As he watched her leave, a trace of disappointment crept through his gut that she barely spared him a glance.

“Balfour?”

“Forgive me.” Daniel returned his attention to his friend.

“Who would’ve thought the great Balfour would have his head turned at last?” Musgrave laughed. “She’s not unattractive, though cannot hold a candle to her sister, of course. Still, she’d be quite a picture if it weren’t for that mark on her face.”

“I do not notice it.” He noticed other things, like the velvety caress of her voice and the way her laughter tinkled like a mountain stream. Although—he frowned—he had heard neither as much as he would like recently. Was her sister’s presence still draining?

“She is Major Stapleton’s daughter?”

“Yes.”

“I recall talk about him. They say he was a brave ’un.”

“I rather think courage runs in her veins too.” The look of enquiry shown him made him elaborate. “Have you met the general?”

“General Contrary. Indeed, I have, just now.”

Daniel smiled wryly. “I’m given to understand most people in these parts stand in awe or fear of the master of the house.”

“That does not surprise me. You know what he said to me when I said it a pleasure to meet him? He told me no, it wasn’t. That my foisting myself upon you was a matter of infernal impudence and inconvenience, and that any introduction between us was a matter of social obligation, not anything else.”

Oh no.

“When I tried to plead the opposite, he cut me off. If it hadn’t been for Miss Stapleton’s intervention, and assurance that matters being what they were I simply had to stay here at Stapleton, then I would have departed right then and there. Indeed, I’m in half a mind to do so still.”

“If anyone can make him see reason, it’s Miss Stapleton. My interactions with her grandfather show he requires tact and sense, qualities Miss Stapleton seems to possess in abundance.”
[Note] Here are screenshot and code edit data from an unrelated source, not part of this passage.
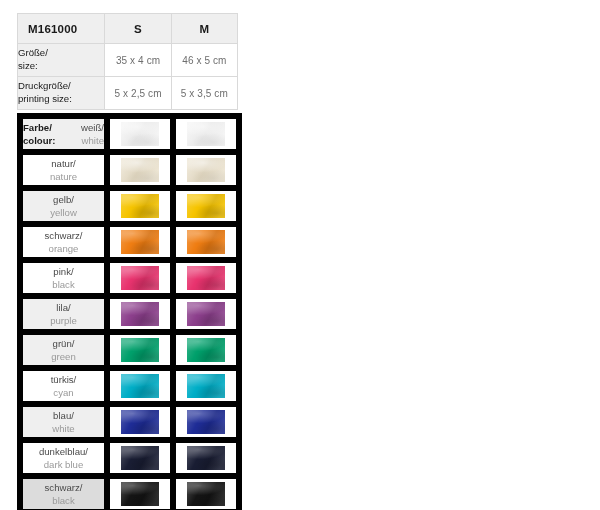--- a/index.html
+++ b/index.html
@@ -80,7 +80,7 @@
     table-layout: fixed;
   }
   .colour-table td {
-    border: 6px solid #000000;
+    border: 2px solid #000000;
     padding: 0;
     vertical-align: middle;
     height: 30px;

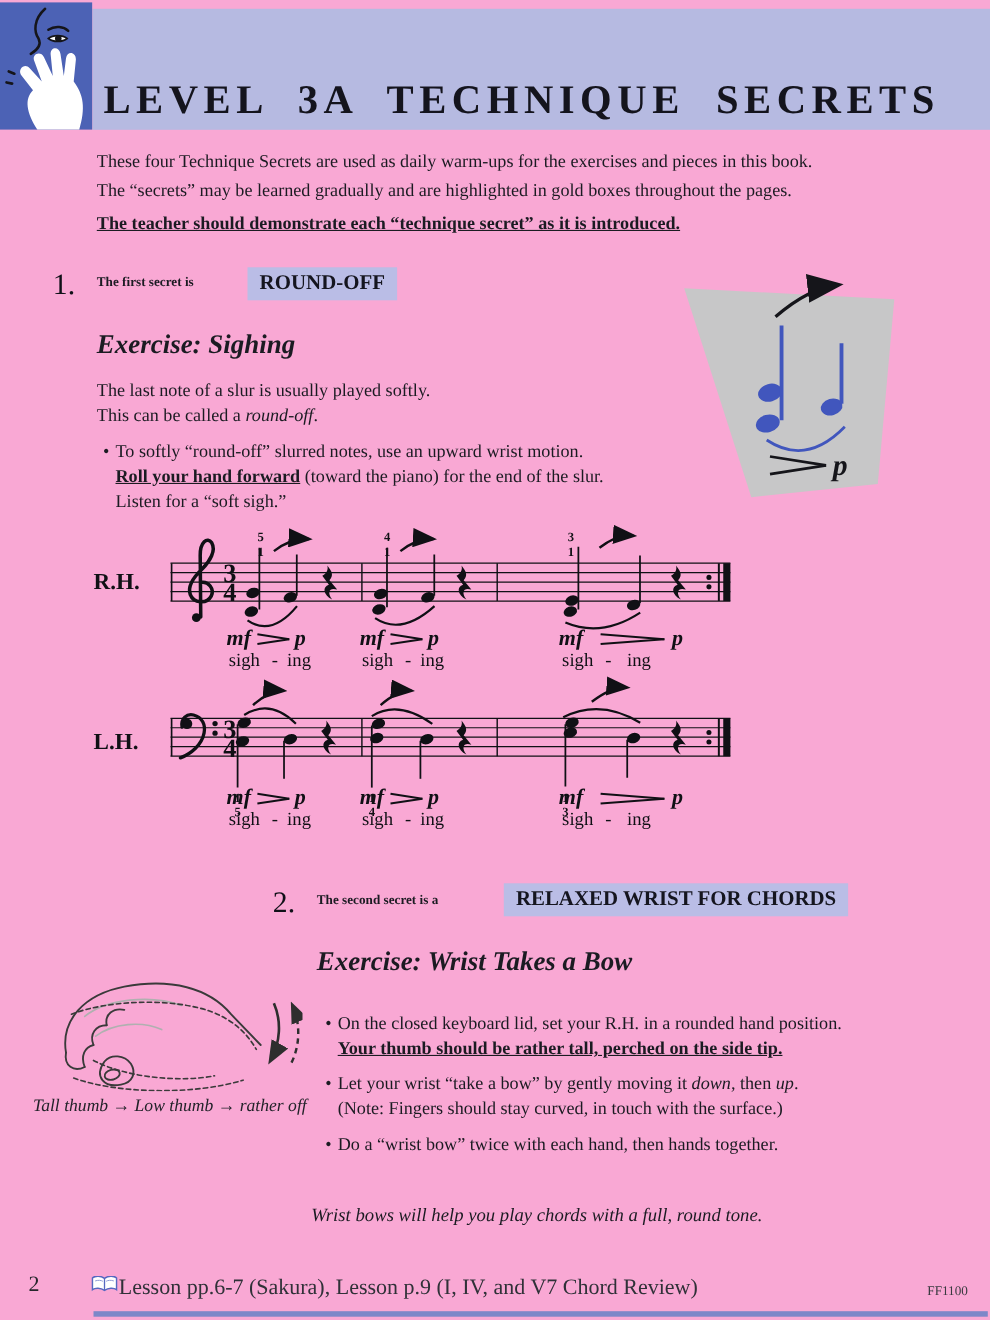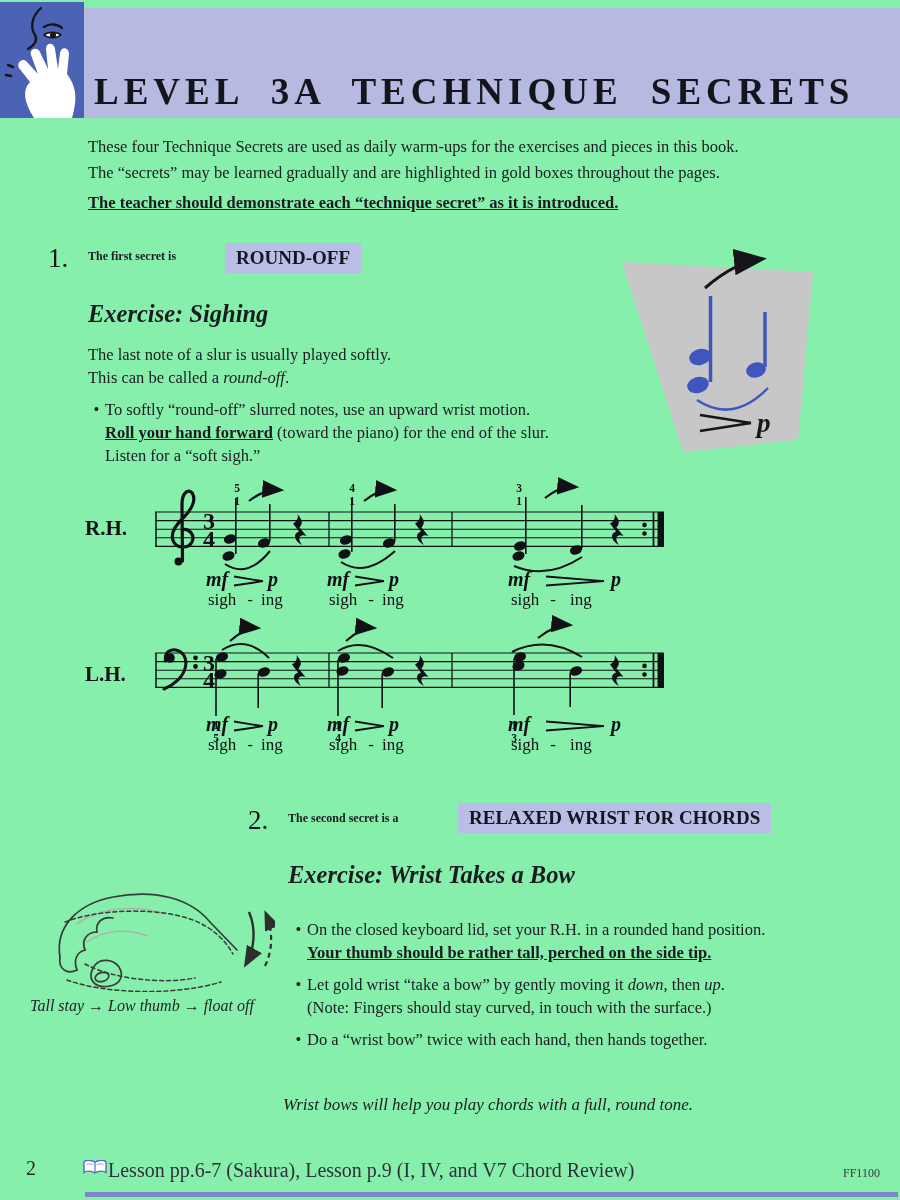--- a/index.html
+++ b/index.html
@@ -3,7 +3,7 @@
 <meta charset="utf-8">
 <style>
   html,body{margin:0;padding:0;background:#ffffff;}
-  .page{position:relative;width:900px;height:1200px;background:#86efac;overflow:hidden;
+  .page{position:relative;width:900px;height:1200px;background:#f9a8d4;overflow:hidden;
         font-family:"Liberation Serif",serif;color:#1b1b22;}
   .abs{position:absolute;}
   

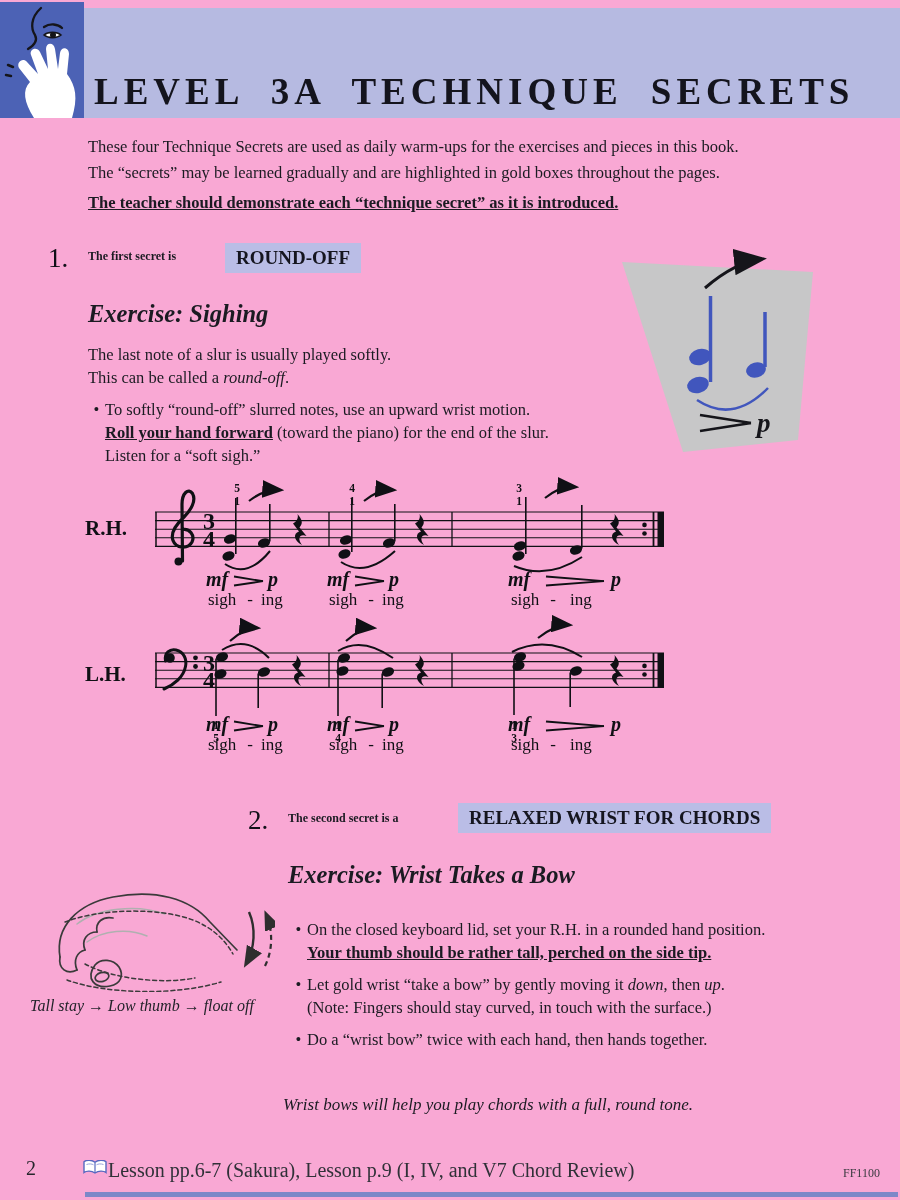--- a/index.html
+++ b/index.html
@@ -332,7 +332,7 @@
 
   <div class="abs body-t" style="left:290px;top:920px"><span class="blt">•</span><span>On the closed keyboard lid, set your R.H. in a rounded hand position.</span></div>
   <div class="abs body-t bold" style="left:307px;top:943px">Your thumb should be rather tall, perched on the side tip.</div>
-  <div class="abs body-t" style="left:290px;top:975px"><span class="blt">•</span><span>Let gold wrist “take a bow” by gently moving it </span><span class="ital">down</span><span>, then </span><span class="ital">up</span><span>.</span></div>
+  <div class="abs body-t" style="left:290px;top:975px"><span class="blt">•</span><span>Let your wrist “take a bow” by gently moving it </span><span class="ital">down</span><span>, then </span><span class="ital">up</span><span>.</span></div>
   <div class="abs body-t" style="left:307px;top:998px">(Note: Fingers should stay curved, in touch with the surface.)</div>
   <div class="abs body-t" style="left:290px;top:1030px"><span class="blt">•</span><span>Do a “wrist bow” twice with each hand, then hands together.</span></div>
   <div class="abs closing" style="left:283px;top:1062px">Wrist bows will help you play chords with a full, round tone.</div>

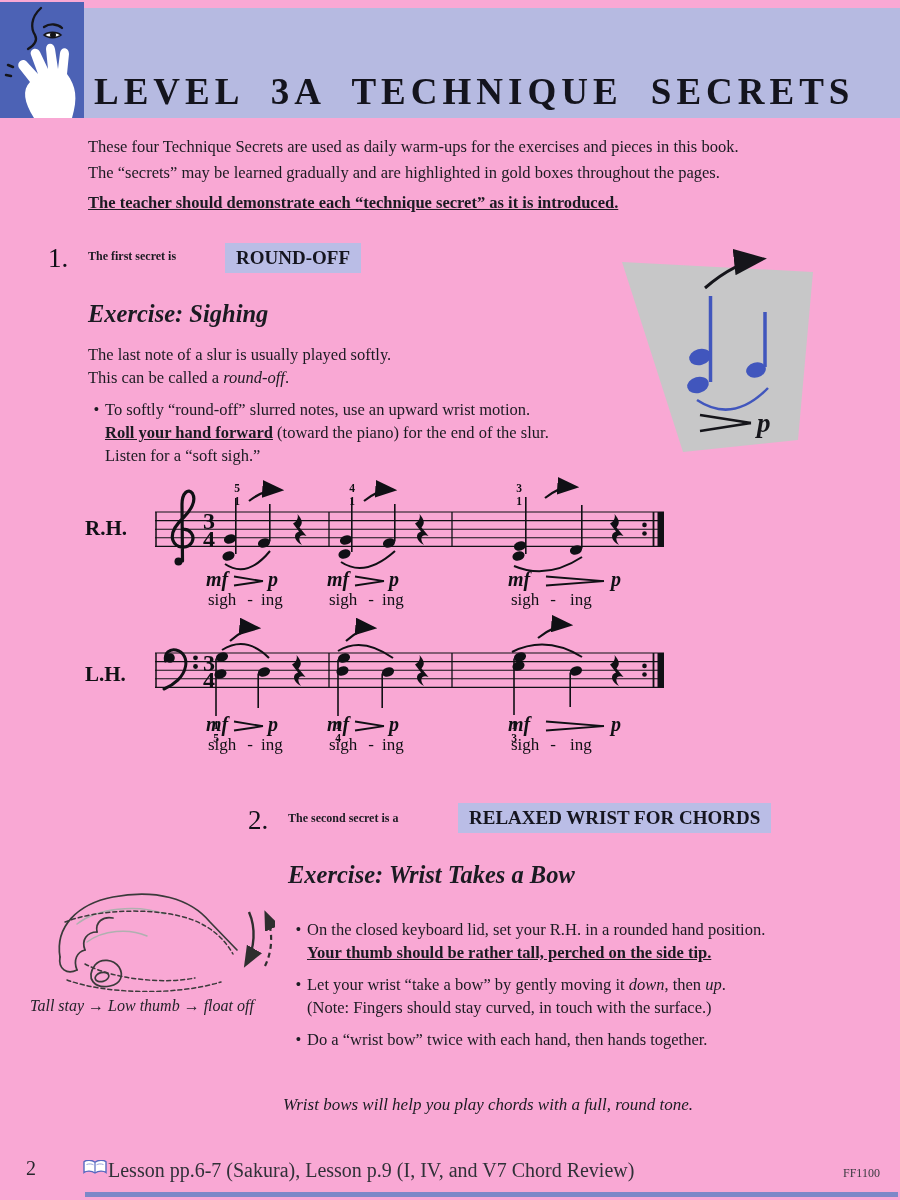--- a/index.html
+++ b/index.html
@@ -328,7 +328,7 @@
       </marker>
     </defs>
   </svg>
-  <div class="abs caption" style="left:30px;top:997px">Tall stay → Low thumb → float off</div>
+  <div class="abs caption" style="left:30px;top:997px">Tall thumb → Low thumb → rather off</div>
 
   <div class="abs body-t" style="left:290px;top:920px"><span class="blt">•</span><span>On the closed keyboard lid, set your R.H. in a rounded hand position.</span></div>
   <div class="abs body-t bold" style="left:307px;top:943px">Your thumb should be rather tall, perched on the side tip.</div>

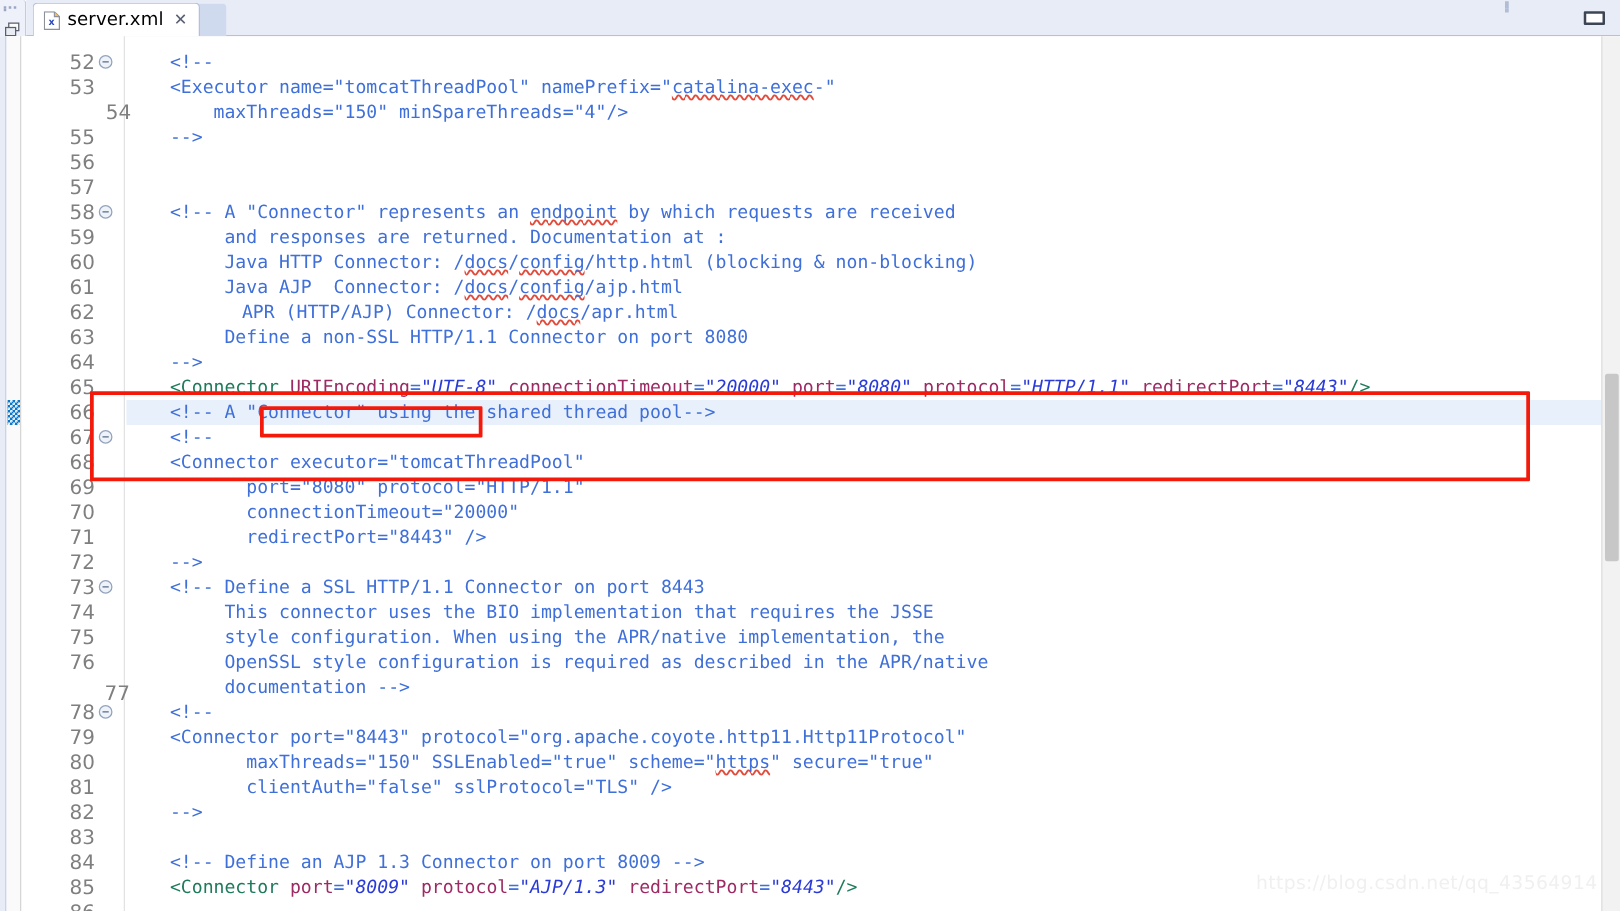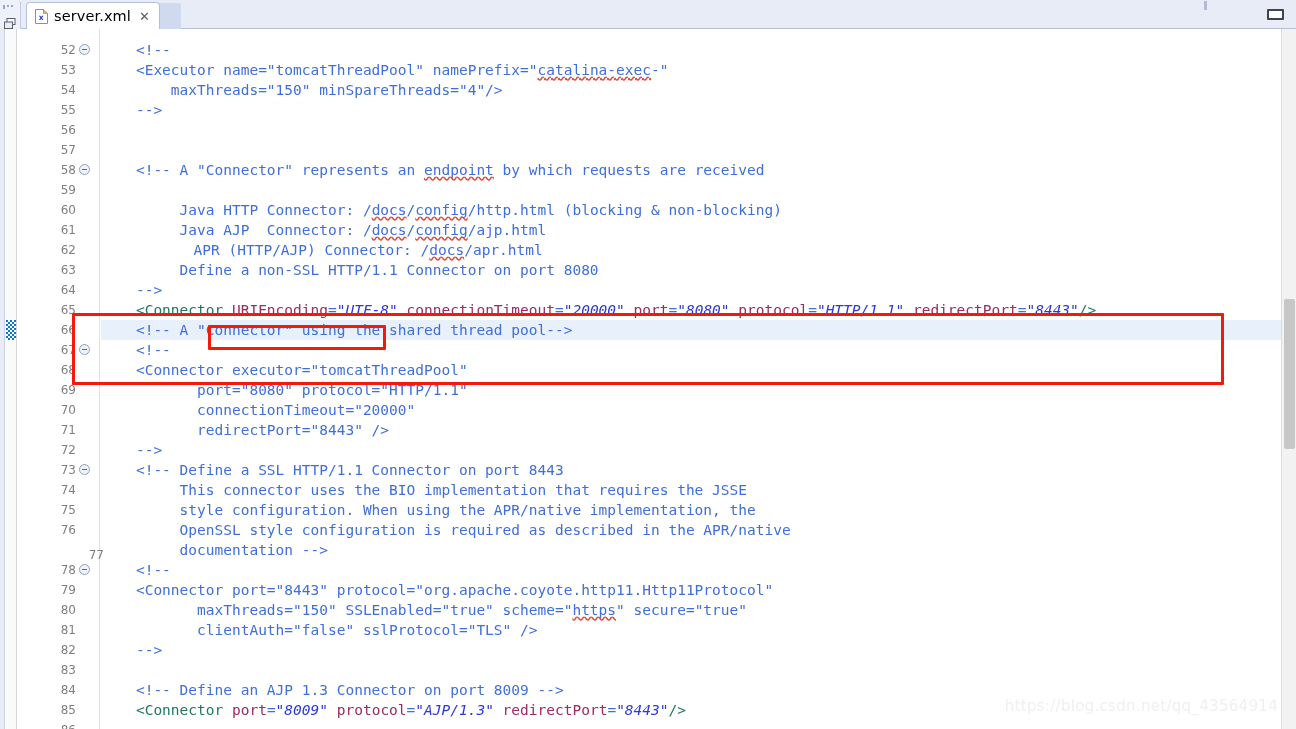--- a/index.html
+++ b/index.html
@@ -150,7 +150,7 @@
     left: 0; width: 58px;
     text-align: right;
     font-family: "DejaVu Sans", sans-serif;
-    font-size: 12px;
+    font-size: 16px;
     color: #7f7f7f;
     line-height: 20px; height: 20px;
   }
Perhaps he’d spoken more warmly than he meant, for he surprised a look of calculation in his friend’s eye. “She seems a veritable paragon.”

“She is.”

His friend released a low whistle. “I certainly did not expect a lass from this part of England to be the one to steal your heart.”

“Steal my—? Really, Musgrave. I did not suspect you to lack such finesse.”

“So, there isn’t interest in that quarter?” The lieutenant studied Daniel’s splinted leg with pursed lip and puckered brow.

“I cannot afford for there to be.”

“Hmm.” Again, that look of speculation. “Well, I met a dragon in the drawing room. Some Bellingham woman. A local nabob’s wife, it seems. Appeared rather interested in you.”

“It seems most strange, when she deigned to not recognize me upon our first and only meeting.”

“You met her?”

“Many weeks ago now, it appears. Before this.” Daniel gestured to his leg. “She did not seem to hold the opinion that a supposed hero could possess looks like mine.”

“Such vanity,” murmured Musgrave.

Daniel chuckled. “I could not crush her expectations that a man more befitting your appearance should be welcomed into the area with a hundred turtle dinners and the like.”